**Given text**

We think better depth filter performance can be achieved with considering more occlusion conditions of a tile. Therefore, in this paper, we propose an algorithm, Adaptive Tile Depth Filter (ATDF), to reduce the depth buffer bandwidth for low power graphics systems. It can classify the fragments into four categories, occluded, non-occluded, first-drawn, and uncertain in the beginning stage of the rendering pipeline. If a fragment is found to be occluded, this fragment will be rejected from the pipeline to save redundant operation power and memory bandwidth. For a non-occluded or first-drawn



Fig. 1. Illustration of (a) conventional rendering pipeline and (b) rendering pipeline with ATDF.

fragment, the depth buffer test will be ignored to save the ZR bandwidth. In addition to save memory accesses during depth test, the bandwidth for clearing memory in the initialization stage can also be prevented with considering the first-drawn situation as HyperZ system does [3]. Finally, if the category of a fragment is uncertain, it means the ATDF fails to classify the fragment, and all the rendering operations will be performed in the render pipeline.

The organization of this paper is as follows. The proposed algorithm is described in Sec. II. Next, in Sec. III, the experimental results will be shown. Finally, a short conclusion is given in Sec. IV.

**Given task**
Pick up the passage on the Adaptive Tile Depth Filter after its last sentence and continue writing it.

**Dataset rows**
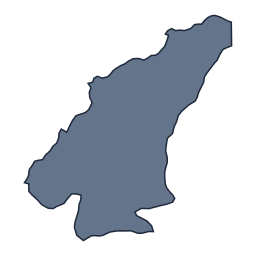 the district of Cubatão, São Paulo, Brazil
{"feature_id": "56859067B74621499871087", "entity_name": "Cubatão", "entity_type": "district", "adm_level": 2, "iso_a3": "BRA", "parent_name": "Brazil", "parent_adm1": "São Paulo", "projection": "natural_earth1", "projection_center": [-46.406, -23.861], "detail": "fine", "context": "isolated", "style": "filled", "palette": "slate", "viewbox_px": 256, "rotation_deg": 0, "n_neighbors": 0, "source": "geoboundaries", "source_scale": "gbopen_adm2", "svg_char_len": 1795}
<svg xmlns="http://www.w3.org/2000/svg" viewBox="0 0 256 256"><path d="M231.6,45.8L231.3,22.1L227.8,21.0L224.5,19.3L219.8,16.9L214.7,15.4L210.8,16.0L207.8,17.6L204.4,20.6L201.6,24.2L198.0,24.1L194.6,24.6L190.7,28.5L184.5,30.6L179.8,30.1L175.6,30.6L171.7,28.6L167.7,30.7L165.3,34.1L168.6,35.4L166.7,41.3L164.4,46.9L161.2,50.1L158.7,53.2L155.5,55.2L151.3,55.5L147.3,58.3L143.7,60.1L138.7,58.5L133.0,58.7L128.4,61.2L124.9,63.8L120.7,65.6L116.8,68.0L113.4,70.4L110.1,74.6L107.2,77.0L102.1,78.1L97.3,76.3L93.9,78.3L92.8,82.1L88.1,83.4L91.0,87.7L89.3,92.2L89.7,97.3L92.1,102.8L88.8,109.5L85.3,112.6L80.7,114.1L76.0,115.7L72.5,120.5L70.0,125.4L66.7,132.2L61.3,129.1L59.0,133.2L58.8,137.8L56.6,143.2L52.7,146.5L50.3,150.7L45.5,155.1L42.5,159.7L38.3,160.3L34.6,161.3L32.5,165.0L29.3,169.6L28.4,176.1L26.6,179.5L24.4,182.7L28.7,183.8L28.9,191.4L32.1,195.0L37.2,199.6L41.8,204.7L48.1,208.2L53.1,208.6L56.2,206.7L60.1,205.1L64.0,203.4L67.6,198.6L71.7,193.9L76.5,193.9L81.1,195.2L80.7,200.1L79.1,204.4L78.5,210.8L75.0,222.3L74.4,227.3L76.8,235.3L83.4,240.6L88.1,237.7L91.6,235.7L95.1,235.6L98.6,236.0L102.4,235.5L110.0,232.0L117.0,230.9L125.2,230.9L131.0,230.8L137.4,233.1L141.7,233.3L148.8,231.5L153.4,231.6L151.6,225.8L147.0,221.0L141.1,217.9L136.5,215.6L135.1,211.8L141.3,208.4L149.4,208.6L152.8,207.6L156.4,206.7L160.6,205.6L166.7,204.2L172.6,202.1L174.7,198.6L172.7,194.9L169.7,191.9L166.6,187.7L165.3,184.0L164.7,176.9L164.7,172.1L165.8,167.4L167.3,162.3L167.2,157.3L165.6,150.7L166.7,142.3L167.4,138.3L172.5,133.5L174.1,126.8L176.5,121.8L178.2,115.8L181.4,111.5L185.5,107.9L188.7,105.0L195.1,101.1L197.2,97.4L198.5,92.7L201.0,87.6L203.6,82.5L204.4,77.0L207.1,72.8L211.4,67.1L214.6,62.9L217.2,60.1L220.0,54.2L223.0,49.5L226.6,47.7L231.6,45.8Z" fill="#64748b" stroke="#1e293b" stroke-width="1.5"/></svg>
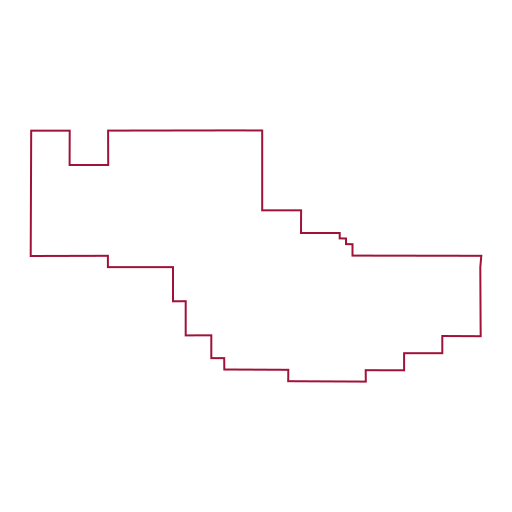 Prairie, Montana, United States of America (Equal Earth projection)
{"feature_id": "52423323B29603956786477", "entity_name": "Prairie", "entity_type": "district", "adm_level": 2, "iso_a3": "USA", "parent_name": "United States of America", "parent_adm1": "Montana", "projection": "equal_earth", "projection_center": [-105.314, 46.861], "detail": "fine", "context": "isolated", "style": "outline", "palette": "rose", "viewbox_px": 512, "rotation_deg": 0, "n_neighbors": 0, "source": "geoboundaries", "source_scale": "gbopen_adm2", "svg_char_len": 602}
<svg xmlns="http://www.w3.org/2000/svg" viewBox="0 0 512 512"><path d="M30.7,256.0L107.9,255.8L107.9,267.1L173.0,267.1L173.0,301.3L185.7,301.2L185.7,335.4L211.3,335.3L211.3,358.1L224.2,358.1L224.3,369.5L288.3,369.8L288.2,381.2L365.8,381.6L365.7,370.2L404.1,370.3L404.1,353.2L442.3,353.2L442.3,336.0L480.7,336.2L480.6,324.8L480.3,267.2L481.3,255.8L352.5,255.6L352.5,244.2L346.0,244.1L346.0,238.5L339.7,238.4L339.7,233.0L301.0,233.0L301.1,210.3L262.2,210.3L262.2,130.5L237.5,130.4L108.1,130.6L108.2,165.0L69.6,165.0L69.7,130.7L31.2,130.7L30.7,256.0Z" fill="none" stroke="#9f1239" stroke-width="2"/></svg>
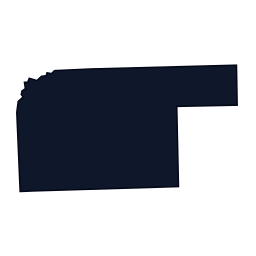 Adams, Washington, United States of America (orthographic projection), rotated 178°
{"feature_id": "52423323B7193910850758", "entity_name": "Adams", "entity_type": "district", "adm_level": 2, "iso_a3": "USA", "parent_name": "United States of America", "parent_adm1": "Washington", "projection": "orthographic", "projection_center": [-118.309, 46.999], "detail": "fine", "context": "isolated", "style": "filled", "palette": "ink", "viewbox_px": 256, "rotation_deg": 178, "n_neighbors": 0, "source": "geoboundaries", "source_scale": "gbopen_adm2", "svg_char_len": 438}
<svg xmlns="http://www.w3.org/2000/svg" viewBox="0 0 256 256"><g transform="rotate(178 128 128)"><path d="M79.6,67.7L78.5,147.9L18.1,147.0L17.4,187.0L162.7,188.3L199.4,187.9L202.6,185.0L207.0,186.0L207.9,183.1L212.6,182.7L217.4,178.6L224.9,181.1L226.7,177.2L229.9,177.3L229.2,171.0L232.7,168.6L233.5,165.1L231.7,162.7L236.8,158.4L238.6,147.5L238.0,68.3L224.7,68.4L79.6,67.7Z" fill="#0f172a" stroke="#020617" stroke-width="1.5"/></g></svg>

**Exercise response**
# II. ADAPTIVE TILE DEPTH FILTER

A simplified conventional rendering pipeline can be illustrated in Fig. 1(a), while Fig. 1(b) shows the rendering pipeline with ATDF. In Fig. 1(b), for the normal graphic scene without alpha test, stencil test, or texture transparency, Z-Buffer test can be performed before texturing (Z Test Front); otherwise, the Z-Buffer test after texturing (Z Test Back) should be performed. In the normal scene with Z Test Front, the memory bandwidth can be described as [1]:

$$M = \alpha \times ZR + \beta \times ZR + \beta \times (ZW + CR + CW + TR), \qquad (1)$$

where  $\alpha$  is the number of the occluded fragments, and  $\beta$  is the number for the non-occluded fragments. On the other hand, for the scenes requiring Z Test Back, the memory bandwidth will be changed to:

$$M = \alpha \times (ZR + TR) + \beta \times ZR + \beta \times (ZW + CR + CW + TR).$$
(2)

The  $Z_{max}$  and DF algorithms could avoid the  $\alpha \times ZR$  or  $\alpha \times (ZR + TR)$  cost in terms of memory bandwidth, while the  $Z_{min}$  algorithm could avoid the  $\beta \times ZR$  cost. ATDF provides the better filter rate to avoid the redundant memory bandwidth of both occluded and non-occluded fragments by use of both  $Z_{max}$  and  $Z_{min}$  concepts. In addition, with

two new techniques, coverage mask and adaptive tile mode, the depth filter performance can be further improved. The details of the proposed algorithm will be described in the next subsections.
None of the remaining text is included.